Drum Inlet initially opened at mile 19 in about 1899, but closed naturally by 1919. It reopened during the 1933 Outer Banks Hurricane, but closed by 1971 when the U.S. Army Corps of Engineers dredged and blasted a new inlet, called New Drum Inlet, at mile 22. The purpose of New Drum Inlet was to allow commercial fishing vessels to access ocean from several small coastal communities; however, the inlet shoaled before any commercial vessels used it. In August 1999 Hurricane Dennis reopened the original Drum Inlet, at mile 19, which become New Old Drum Inlet, but it has again closed around 2008. In September 2005 Ophelia Inlet was opened by Hurricane Ophelia, just south of New Drum Inlet, at mile 23. Over the winter of 2008-2009, all of Drum and New Drum inlets shoaled and closed up, leaving only Ophelia Inlet. In September 2011, Hurricane Irene reopened New Drum (mile 22) and Old Drum inlets (mile 19) and widened Ophelia Inlet (mile 23).

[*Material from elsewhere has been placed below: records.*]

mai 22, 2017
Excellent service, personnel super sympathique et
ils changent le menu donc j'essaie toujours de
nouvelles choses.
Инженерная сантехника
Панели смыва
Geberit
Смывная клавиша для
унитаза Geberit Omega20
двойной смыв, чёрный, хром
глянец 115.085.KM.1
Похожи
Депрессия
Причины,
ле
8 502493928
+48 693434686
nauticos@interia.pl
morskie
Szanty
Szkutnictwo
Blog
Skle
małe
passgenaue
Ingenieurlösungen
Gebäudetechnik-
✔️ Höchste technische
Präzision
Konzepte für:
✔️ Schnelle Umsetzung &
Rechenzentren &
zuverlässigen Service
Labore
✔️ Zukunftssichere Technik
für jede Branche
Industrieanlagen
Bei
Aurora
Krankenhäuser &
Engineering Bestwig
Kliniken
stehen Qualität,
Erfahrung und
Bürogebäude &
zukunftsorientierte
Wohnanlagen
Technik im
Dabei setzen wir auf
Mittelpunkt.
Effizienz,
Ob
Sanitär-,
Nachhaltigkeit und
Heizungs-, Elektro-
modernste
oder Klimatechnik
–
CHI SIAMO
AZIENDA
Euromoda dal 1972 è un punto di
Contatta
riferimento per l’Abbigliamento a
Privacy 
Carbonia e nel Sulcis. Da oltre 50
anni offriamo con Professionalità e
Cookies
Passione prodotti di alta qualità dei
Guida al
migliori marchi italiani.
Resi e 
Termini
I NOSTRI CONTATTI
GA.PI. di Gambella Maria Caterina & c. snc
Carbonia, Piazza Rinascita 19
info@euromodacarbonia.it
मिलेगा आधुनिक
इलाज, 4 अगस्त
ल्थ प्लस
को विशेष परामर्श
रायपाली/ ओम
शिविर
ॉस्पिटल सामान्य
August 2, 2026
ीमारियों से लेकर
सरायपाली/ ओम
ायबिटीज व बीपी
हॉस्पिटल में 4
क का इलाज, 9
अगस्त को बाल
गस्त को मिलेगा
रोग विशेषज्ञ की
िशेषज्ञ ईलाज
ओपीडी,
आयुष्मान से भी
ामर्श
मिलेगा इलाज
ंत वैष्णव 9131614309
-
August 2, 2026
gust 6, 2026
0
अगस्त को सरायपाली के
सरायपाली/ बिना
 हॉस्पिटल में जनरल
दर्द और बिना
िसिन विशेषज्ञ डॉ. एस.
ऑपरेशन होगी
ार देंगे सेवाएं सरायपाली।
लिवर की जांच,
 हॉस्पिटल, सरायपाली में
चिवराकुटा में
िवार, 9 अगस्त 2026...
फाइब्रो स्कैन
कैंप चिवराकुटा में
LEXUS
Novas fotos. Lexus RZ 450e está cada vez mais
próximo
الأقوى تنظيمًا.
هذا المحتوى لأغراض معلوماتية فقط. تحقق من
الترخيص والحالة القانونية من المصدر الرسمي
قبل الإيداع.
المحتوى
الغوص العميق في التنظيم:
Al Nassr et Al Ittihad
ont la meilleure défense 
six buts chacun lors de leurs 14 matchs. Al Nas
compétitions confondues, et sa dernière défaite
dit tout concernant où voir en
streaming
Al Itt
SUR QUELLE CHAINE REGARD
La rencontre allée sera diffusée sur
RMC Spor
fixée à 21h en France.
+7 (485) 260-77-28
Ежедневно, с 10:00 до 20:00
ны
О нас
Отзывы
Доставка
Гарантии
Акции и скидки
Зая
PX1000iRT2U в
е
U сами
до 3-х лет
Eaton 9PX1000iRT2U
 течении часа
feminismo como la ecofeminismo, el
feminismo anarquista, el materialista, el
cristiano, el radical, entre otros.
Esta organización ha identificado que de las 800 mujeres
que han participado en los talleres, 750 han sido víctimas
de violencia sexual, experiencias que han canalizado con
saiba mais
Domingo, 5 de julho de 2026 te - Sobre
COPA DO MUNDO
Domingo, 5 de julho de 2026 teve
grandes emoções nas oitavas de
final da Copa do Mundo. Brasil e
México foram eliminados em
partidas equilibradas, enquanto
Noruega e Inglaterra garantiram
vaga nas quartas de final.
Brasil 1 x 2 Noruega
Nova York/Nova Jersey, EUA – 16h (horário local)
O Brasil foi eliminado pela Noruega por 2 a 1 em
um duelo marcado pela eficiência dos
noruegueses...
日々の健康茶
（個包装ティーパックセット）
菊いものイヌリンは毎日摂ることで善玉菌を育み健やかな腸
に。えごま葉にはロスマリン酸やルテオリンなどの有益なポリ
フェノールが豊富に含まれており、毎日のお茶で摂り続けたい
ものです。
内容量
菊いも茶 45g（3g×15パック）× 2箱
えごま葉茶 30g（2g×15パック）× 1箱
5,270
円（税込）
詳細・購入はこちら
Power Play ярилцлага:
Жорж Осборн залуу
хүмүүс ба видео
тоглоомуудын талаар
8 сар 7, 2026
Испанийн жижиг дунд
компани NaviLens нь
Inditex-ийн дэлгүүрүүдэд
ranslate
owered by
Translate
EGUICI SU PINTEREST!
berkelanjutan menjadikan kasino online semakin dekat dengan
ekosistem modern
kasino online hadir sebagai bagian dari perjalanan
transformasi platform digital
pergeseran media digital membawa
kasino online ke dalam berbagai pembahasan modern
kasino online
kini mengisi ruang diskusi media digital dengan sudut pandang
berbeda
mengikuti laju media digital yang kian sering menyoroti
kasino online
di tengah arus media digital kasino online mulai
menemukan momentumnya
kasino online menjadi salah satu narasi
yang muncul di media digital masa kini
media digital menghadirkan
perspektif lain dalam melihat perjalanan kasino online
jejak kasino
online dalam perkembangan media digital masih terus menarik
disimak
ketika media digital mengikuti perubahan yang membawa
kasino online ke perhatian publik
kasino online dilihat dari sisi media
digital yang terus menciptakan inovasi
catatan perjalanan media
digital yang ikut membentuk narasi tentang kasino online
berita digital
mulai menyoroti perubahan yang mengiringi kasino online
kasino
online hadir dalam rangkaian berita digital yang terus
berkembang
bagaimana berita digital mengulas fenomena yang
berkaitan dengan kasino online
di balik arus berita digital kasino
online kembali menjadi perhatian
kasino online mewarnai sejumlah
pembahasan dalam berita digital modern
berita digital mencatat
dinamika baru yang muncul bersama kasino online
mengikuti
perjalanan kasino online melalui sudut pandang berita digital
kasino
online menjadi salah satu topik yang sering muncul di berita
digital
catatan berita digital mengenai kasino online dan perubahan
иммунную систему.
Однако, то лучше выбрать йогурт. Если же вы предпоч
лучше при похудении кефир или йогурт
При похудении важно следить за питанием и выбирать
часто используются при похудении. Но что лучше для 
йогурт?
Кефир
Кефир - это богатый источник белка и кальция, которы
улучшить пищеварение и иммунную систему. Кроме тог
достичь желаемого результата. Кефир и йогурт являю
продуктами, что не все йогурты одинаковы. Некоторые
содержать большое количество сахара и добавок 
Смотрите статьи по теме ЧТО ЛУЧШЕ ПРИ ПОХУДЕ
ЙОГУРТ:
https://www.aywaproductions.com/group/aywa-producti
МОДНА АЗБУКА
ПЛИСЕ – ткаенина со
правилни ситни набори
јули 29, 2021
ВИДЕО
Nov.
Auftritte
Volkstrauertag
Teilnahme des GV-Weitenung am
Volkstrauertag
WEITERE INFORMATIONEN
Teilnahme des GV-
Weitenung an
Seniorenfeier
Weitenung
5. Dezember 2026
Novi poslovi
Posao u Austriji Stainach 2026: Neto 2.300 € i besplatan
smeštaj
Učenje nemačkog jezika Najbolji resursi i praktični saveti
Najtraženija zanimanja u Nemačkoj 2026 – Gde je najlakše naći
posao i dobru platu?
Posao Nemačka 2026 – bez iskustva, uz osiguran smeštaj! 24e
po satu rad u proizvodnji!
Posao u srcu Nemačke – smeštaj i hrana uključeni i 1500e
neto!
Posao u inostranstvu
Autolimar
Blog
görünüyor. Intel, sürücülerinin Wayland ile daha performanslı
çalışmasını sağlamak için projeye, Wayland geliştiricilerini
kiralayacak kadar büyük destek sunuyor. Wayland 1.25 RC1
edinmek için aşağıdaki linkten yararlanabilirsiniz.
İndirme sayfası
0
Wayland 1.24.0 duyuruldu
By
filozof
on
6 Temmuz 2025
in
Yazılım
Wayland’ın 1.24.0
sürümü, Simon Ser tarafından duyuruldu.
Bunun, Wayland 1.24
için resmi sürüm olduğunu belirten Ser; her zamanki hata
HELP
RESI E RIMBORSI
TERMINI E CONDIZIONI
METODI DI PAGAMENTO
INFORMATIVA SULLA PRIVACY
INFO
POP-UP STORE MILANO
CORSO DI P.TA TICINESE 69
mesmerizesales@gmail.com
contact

Part of the North Core Island between Old Drum Inlet (mile 19) and New Drum Inlet / Ophelia Inlet (at mile 22/23) is referred to as Middle Core Island in the years when Old Drum Inlet is open. Similarly small section of Core Bank between New Drum Inlet and Ophelia Inlet, which existed in years 2005 to 2008, was referred to as New Core Island.